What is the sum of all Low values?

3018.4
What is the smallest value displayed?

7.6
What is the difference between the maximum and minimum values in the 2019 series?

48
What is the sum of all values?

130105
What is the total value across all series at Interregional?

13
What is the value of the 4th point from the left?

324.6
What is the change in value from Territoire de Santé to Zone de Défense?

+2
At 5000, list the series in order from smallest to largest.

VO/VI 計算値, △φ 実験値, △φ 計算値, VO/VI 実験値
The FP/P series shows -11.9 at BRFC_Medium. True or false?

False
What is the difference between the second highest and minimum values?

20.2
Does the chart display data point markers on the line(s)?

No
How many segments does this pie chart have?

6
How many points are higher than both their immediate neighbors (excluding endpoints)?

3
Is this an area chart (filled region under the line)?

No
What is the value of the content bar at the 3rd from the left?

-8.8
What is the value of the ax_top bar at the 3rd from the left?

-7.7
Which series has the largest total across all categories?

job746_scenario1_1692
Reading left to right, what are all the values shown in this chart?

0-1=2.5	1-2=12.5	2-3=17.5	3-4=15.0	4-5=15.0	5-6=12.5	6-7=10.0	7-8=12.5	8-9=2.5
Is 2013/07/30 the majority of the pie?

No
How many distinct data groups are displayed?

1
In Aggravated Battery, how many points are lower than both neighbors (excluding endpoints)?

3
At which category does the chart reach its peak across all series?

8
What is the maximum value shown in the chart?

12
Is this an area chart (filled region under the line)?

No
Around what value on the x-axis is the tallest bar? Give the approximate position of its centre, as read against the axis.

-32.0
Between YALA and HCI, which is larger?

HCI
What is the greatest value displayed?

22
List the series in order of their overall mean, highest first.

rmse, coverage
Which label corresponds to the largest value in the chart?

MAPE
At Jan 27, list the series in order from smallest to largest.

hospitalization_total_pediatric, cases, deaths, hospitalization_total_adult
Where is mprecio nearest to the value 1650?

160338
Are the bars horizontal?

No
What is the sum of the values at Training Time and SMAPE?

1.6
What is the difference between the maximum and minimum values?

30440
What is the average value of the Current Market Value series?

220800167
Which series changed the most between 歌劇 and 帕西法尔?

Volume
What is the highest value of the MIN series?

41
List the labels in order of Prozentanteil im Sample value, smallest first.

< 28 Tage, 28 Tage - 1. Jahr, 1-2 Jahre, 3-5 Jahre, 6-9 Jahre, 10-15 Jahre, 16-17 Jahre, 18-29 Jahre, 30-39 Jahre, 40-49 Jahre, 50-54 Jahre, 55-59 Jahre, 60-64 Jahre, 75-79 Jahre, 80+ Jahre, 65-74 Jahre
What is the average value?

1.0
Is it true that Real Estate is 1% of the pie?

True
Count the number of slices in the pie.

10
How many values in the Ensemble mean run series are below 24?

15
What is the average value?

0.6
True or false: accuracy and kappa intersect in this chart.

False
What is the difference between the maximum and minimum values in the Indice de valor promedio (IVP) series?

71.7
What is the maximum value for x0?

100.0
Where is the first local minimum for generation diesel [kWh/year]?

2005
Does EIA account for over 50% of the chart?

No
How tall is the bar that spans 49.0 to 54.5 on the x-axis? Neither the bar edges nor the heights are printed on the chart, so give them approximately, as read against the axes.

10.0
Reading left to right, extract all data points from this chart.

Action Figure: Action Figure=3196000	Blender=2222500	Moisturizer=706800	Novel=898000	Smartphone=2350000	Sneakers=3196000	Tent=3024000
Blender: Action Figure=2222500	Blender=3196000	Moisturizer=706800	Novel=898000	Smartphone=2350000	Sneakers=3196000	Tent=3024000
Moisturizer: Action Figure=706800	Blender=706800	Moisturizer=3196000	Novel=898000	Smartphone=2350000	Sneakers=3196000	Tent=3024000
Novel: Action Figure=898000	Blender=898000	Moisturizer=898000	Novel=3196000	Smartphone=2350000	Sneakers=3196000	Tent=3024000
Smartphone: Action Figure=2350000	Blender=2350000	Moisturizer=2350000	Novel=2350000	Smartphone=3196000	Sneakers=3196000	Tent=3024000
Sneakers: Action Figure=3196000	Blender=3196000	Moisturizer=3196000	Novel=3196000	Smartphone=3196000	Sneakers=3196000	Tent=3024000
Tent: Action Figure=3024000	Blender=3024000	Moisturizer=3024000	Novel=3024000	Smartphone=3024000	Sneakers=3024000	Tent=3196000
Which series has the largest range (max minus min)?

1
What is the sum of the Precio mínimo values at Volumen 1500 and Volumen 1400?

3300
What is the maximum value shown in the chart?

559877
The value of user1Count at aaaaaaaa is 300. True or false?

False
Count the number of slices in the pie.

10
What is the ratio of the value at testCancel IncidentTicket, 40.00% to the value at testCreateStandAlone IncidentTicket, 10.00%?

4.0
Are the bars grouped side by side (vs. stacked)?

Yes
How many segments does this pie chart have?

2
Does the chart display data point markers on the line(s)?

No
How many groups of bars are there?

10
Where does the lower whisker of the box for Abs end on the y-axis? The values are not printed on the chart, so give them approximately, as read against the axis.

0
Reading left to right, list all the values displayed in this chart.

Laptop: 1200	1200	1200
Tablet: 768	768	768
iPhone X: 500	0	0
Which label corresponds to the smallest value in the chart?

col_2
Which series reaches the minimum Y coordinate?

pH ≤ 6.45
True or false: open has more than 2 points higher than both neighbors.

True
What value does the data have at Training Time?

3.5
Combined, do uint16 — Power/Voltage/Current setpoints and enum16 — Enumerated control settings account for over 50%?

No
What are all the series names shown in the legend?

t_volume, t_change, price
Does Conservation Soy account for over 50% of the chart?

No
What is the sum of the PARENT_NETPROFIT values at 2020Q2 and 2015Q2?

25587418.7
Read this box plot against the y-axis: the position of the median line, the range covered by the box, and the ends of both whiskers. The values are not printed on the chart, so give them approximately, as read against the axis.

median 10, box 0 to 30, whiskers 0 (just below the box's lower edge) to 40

━━━━━━━━━━━━━━━━

TASK BRIEF ▸ Copy the data from the start up to and including the line with "List the series in order of", swapping "area chart" for "shaded chart" and leaving everything else unchanged.

RESULT OF THE EXERCISE ▸
What is the sum of all Low values?

3018.4
What is the smallest value displayed?

7.6
What is the difference between the maximum and minimum values in the 2019 series?

48
What is the sum of all values?

130105
What is the total value across all series at Interregional?

13
What is the value of the 4th point from the left?

324.6
What is the change in value from Territoire de Santé to Zone de Défense?

+2
At 5000, list the series in order from smallest to largest.

VO/VI 計算値, △φ 実験値, △φ 計算値, VO/VI 実験値
The FP/P series shows -11.9 at BRFC_Medium. True or false?

False
What is the difference between the second highest and minimum values?

20.2
Does the chart display data point markers on the line(s)?

No
How many segments does this pie chart have?

6
How many points are higher than both their immediate neighbors (excluding endpoints)?

3
Is this an shaded chart (filled region under the line)?

No
What is the value of the content bar at the 3rd from the left?

-8.8
What is the value of the ax_top bar at the 3rd from the left?

-7.7
Which series has the largest total across all categories?

job746_scenario1_1692
Reading left to right, what are all the values shown in this chart?

0-1=2.5	1-2=12.5	2-3=17.5	3-4=15.0	4-5=15.0	5-6=12.5	6-7=10.0	7-8=12.5	8-9=2.5
Is 2013/07/30 the majority of the pie?

No
How many distinct data groups are displayed?

1
In Aggravated Battery, how many points are lower than both neighbors (excluding endpoints)?

3
At which category does the chart reach its peak across all series?

8
What is the maximum value shown in the chart?

12
Is this an shaded chart (filled region under the line)?

No
Around what value on the x-axis is the tallest bar? Give the approximate position of its centre, as read against the axis.

-32.0
Between YALA and HCI, which is larger?

HCI
What is the greatest value displayed?

22
List the series in order of their overall mean, highest first.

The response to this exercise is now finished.